Reading text:

Monday, March 9, 2009

Getting Away With the Perfect Crime?

Watching the House start in on the bank bailout and lament the lack of oversight in the bill President George W. Bush signed makes me laugh. First, one of the people spearheading the effort is the Ross Perot/Casey Kasem amalgam, Dennis Kucinich. But the real reason is the sheer absurdity of the entire "no oversight" argument.

Remember that the bank bailout bill was initiated in 2008. And if you remember your civics lessons, you know that bills originate in Congress. Now, who controlled Congress in 2008? Why, it was...the Democrats. The fact is the only reason the bank bailout bill didn't have oversight in it is because they never put it in the bill. And last time I checked, Bush didn't control Congress.

Yes, Bush signed the bill, but not without the help of Democrats willing to carry water for the Administration, saying that the bill was necessary. Yet, these same Democrats who said the bill was vital to our economy are the ones pretending it was all Bush's fault.

And they're counting on people being willing to ignore the facts or be ignorant of them. Considering the number of Obama voters who thought Sarah Palin was Obama's running mate, I'd say it's a pretty safe bet.

But, I'd be remiss if I didn't point out the inconvenient truth about Democrats and their role in the very bank bailout they lament now. Now, they'll have their little show trial, trot out the executives, lambast them, and let them go, knowing full well that few Americans know that the inquisitors are the biggest sinners of them all.

But I know, and I will never let people forget.

Material shown:
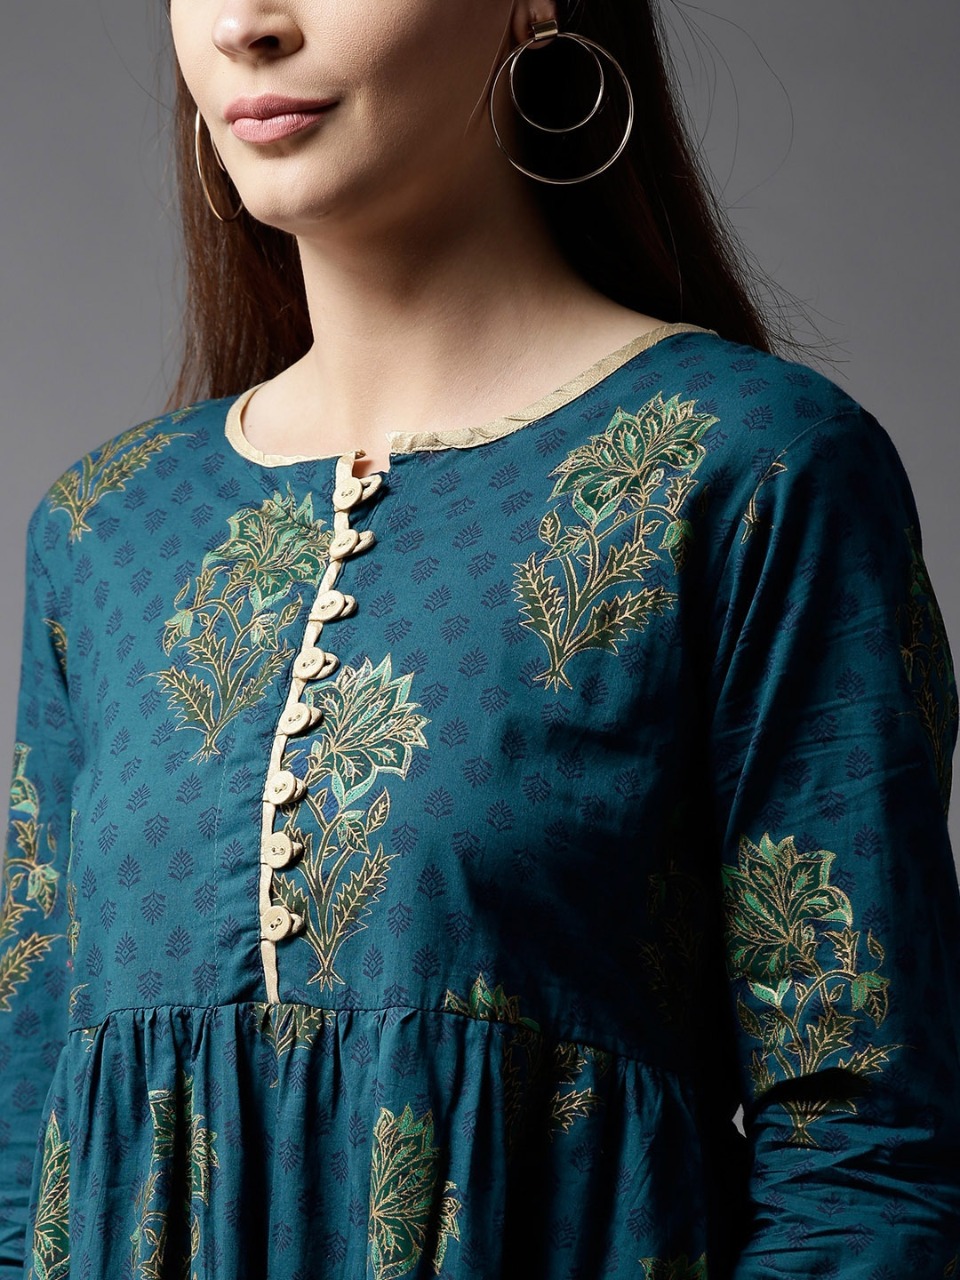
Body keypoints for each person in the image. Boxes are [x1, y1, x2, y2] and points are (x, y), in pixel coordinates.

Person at [1, 0, 958, 1275]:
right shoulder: (104, 527)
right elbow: (27, 1147)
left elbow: (866, 1161)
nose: (245, 23)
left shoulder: (755, 471)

Required tasks:
(a) Answer these questions using the bank bailout post, one line each:
(i) Which party controlled Congress in 2008?
(ii) Which president signed the bank bailout bill?
(iii) Who is named as one of the people spearheading the House effort?
(b) Does each statement below agree with the bank bailout post? Answer yes or no, and quote the words that decide it.
(i) The bank bailout bill was initiated in 2008.
(ii) The writer says Bush controlled Congress.
(iii) The writer says most Americans know what role the inquisitors played.
(c) Reproduce the bank bailout post word for word, from "Remember that the" to "didn't control Congress.".

Task-by-task results:
(a)
(i) The Democrats
(ii) George W. Bush
(iii) Dennis Kucinich

(b)
(i) Yes: "Remember that the bank bailout bill was initiated in 2008."
(ii) No: "And last time I checked, Bush didn't control Congress."
(iii) No: "knowing full well that few Americans know that the inquisitors are the biggest sinners of them all."

(c)
Remember that the bank bailout bill was initiated in 2008. And if you remember your civics lessons, you know that bills originate in Congress. Now, who controlled Congress in 2008? Why, it was...the Democrats. The fact is the only reason the bank bailout bill didn't have oversight in it is because they never put it in the bill. And last time I checked, Bush didn't control Congress.